__Tasks and exercises__.
A – Using the excerpt on blocking I/O, answer these:
(i) What jobs do the author's middle-of-the-night scripts do?
(ii) Which synchronous function is named as making initialization a lot simpler?
(iii) About how long does sending the result back take in the C++ server?
B – Turn the paragraph beginning "If you have time consuming, CPU-intensive operations" in the excerpt on blocking I/O into a short bulleted list that keeps its main facts.

__Page excerpt__.
First off, you have to distinguish between the different types of programs. A server that you expect to be responsive to many different incoming requests has very different needs than a single user program you write to do some file management or fetch some content and insert it in a database.
So, if you're not a multi-user server, you may be able to use synchronous I/O everywhere it's offered (most specifically for file access). For example, I have several scripts that do file management on my hard disk. These scripts don't have any server component and are run automatically in the middle of the night to trim backups, trim log files, etc... These scripts are perfectly OK to use synchronous I/O for pretty much anything.
If, on the other hand, you are a mutli-user server and you need to be responsive to incoming requests that can arrive at any time, then the only two times you can/should use blocking I/O or blocking crypto are at startup time or in some sort of shut-down scenario. For all other code in service of incoming requests, you have to use non-blocking, asynchronous I/O to avoid locking up your server during a request and making it non-responsive to new incoming requests.
If you have time consuming, CPU-intensive operations such as image processing or video generation, then you will want to offload that processing to another thread or process so that your main server thread is not blocked doing that processing. A typical way of handling that would be to create a worker pool of N processes/threads that can be sent jobs to crunch on. Then, you keep your most CPU-intensive work out of the main nodejs thread, allowing it to stay responsive to incoming requests.
so experts, can you correct that for me, is there any case that a blocking code would be a must?
Synchronous (blocking) I/O vastly simplifies server startup as you can do things like read configurations synchronously. You could write that code asynchronously, but then your module interface often end up having to return promises that indicate when it's actually ready and done with its initialization which complicates using the module.
For example, require() is synchronous and this really, really helps make initialization a lot simpler.
The only place I know of in a server where blocking code might be required is if you're trying to write something to disk right before your program exits when it's already in the process of exiting. You get notified of an exit event and if you try to use asynchronous file I/O, then your program will exit before the I/O finishes. In that case, you may need to use synchronous file I/O (which is not a problem in that circumstance).
I know this is a weird question but hear me out. I'm working on a high throughput, compute heavy HTTP backend server in C++. It is quite straight forward:
Spins up a HTTP server
Receive some request
Do a lot of math
This step is parallelized using TBB
Send the result back (takes about 20ms)
There's no limit on how soon the response have to get out. But the lower the worst case the better it is.

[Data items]
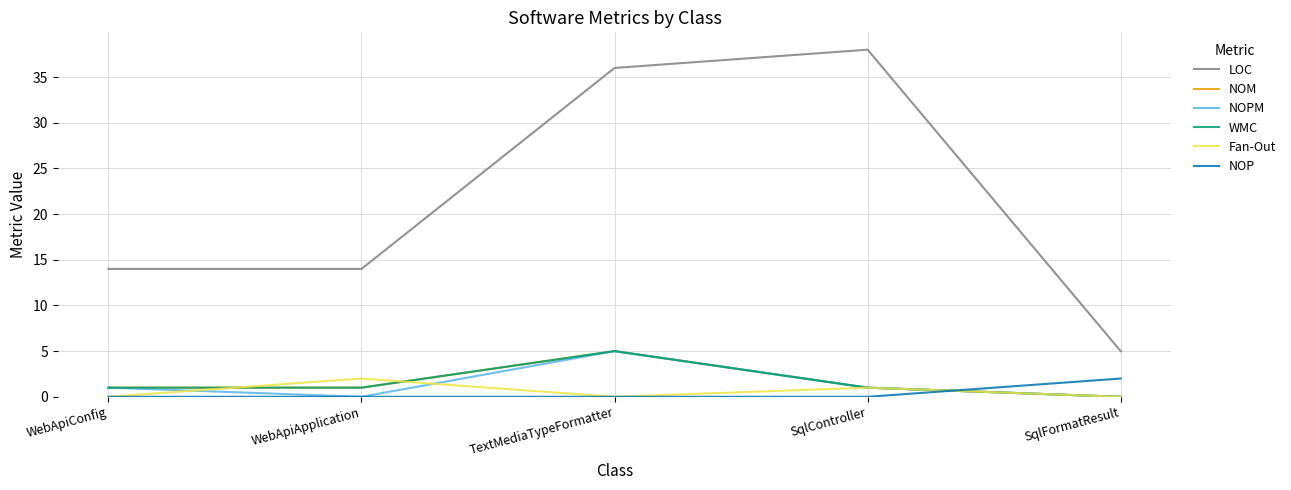

Does the chart have visible grid lines?

Yes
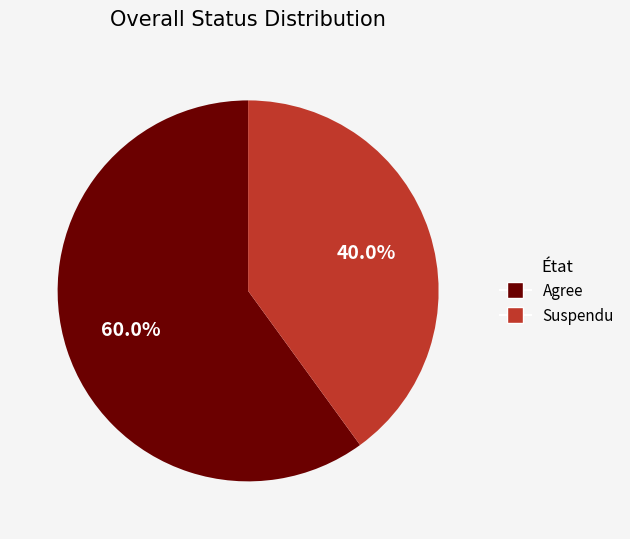

Is there a majority slice in this chart?

Yes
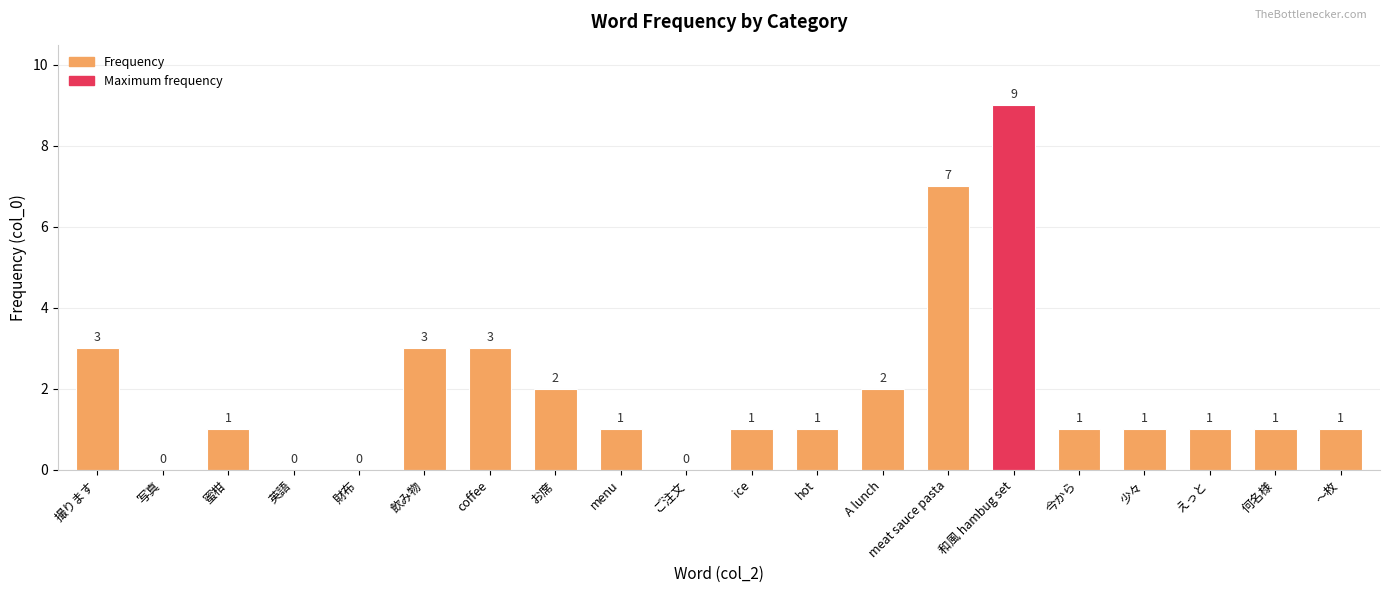

How many values are between 1 and 3?

14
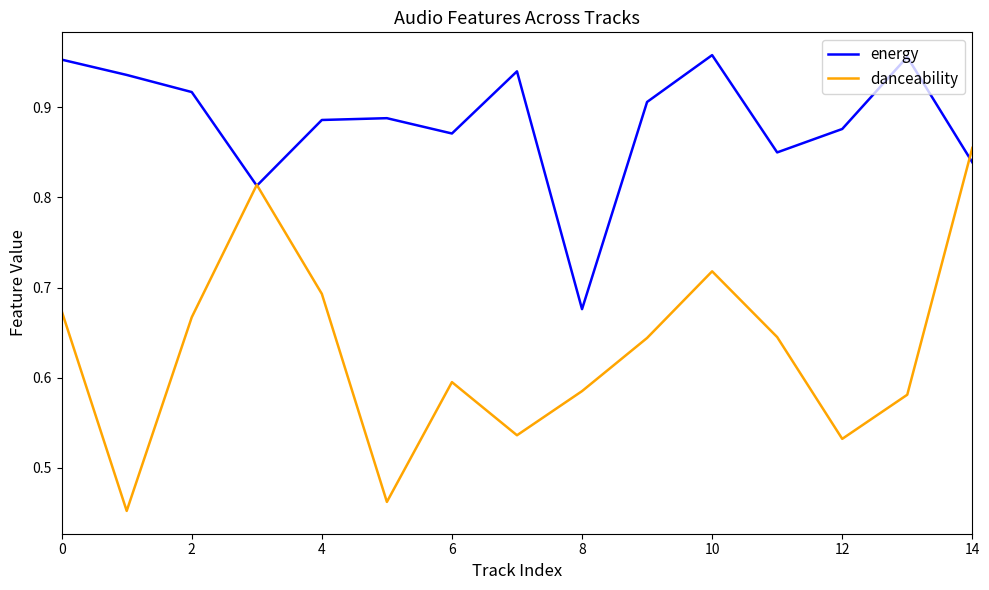

In energy, how many points are higher than both neighbors (excluding endpoints)?

4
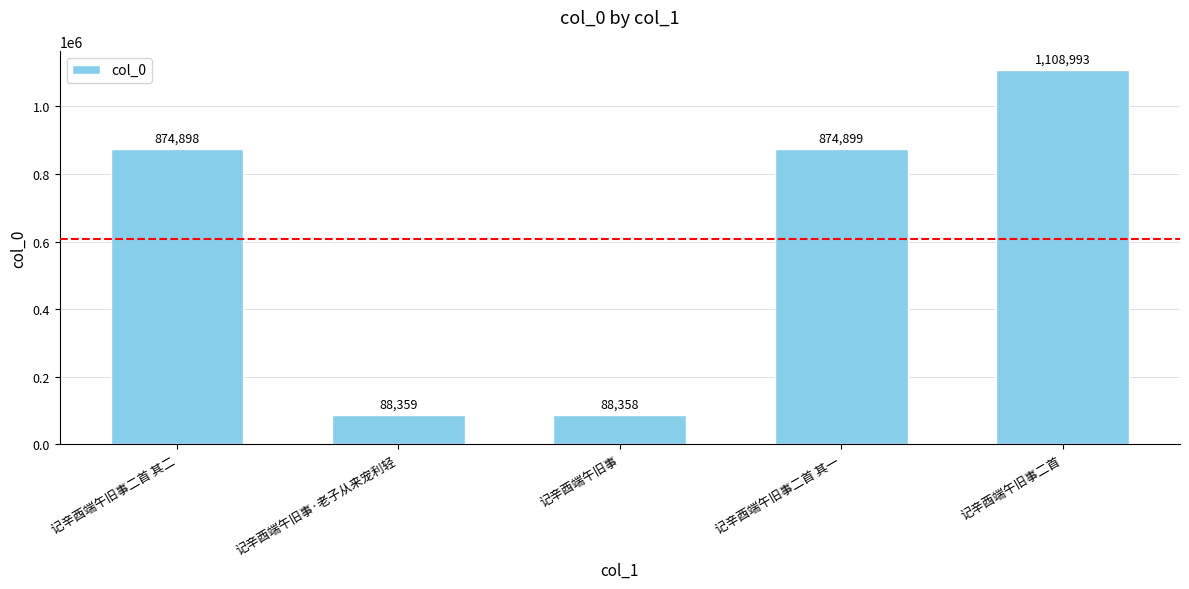

How many bars are there in total?

5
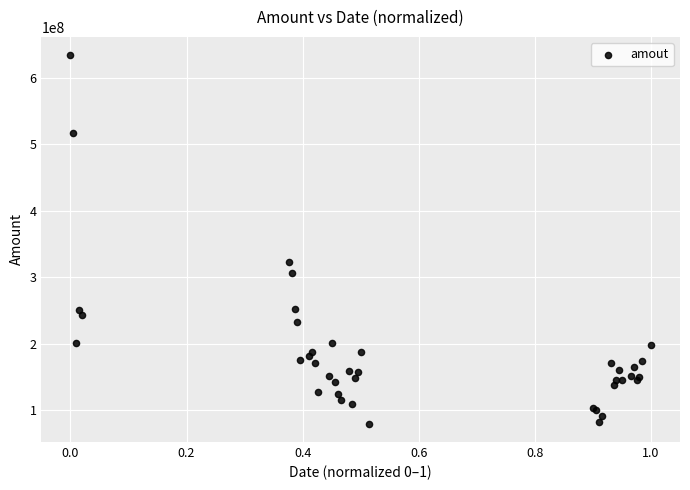

What Y value in the scatter plot is closest to 356858316?

323399968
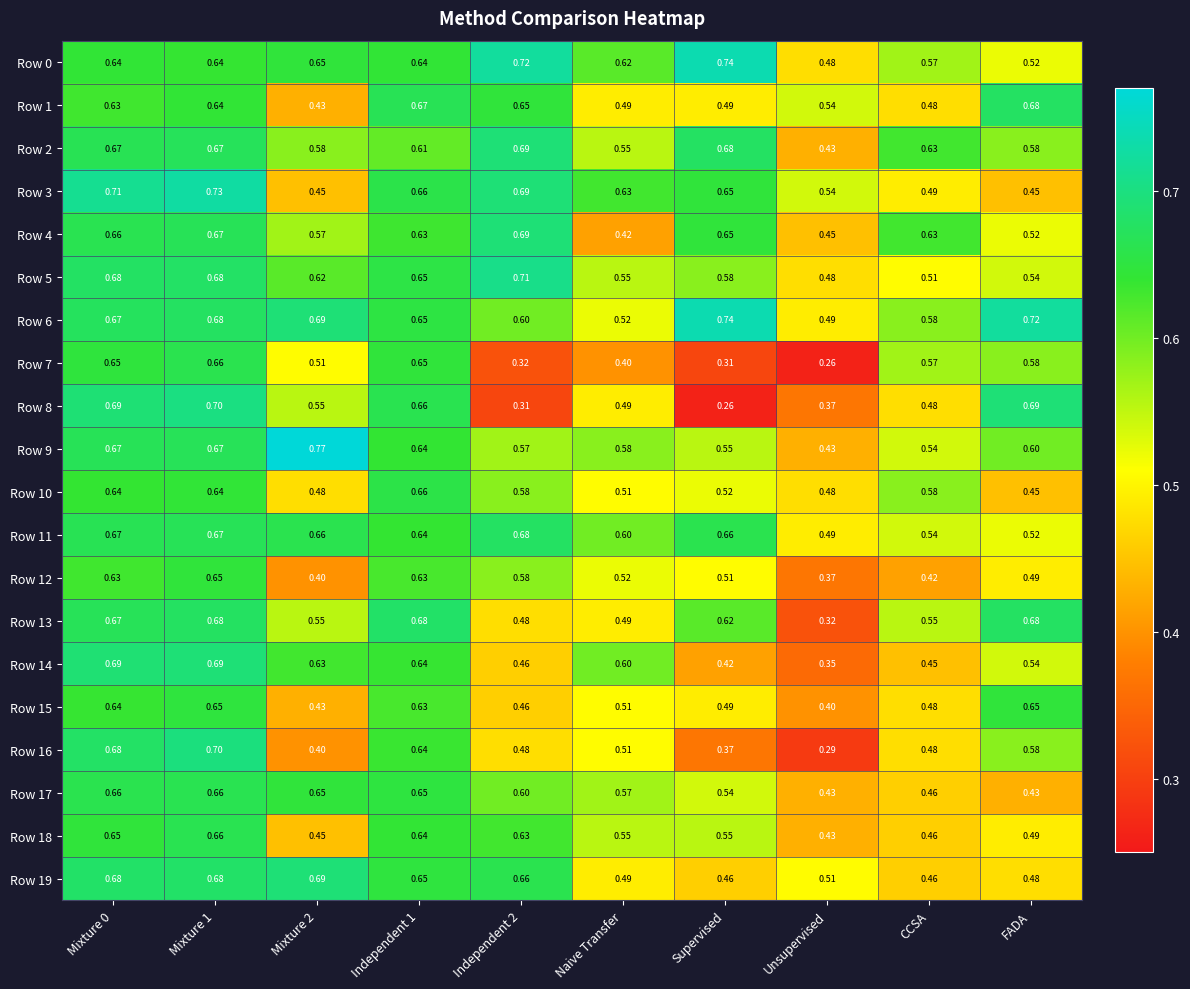

What is the spread (max minus min) of values at Independent 1?

0.1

__Answers per task__.
A –
(i) They trim backups and trim log files.
(ii) require()
(iii) About 20ms.

B –
- Time-consuming, CPU-intensive operations such as image processing or video generation should be offloaded to another thread or process so the main server thread is not blocked.
- A typical approach is a worker pool of N processes or threads that can be sent jobs.
- This keeps the most CPU-intensive work out of the main nodejs thread, so it stays responsive to incoming requests.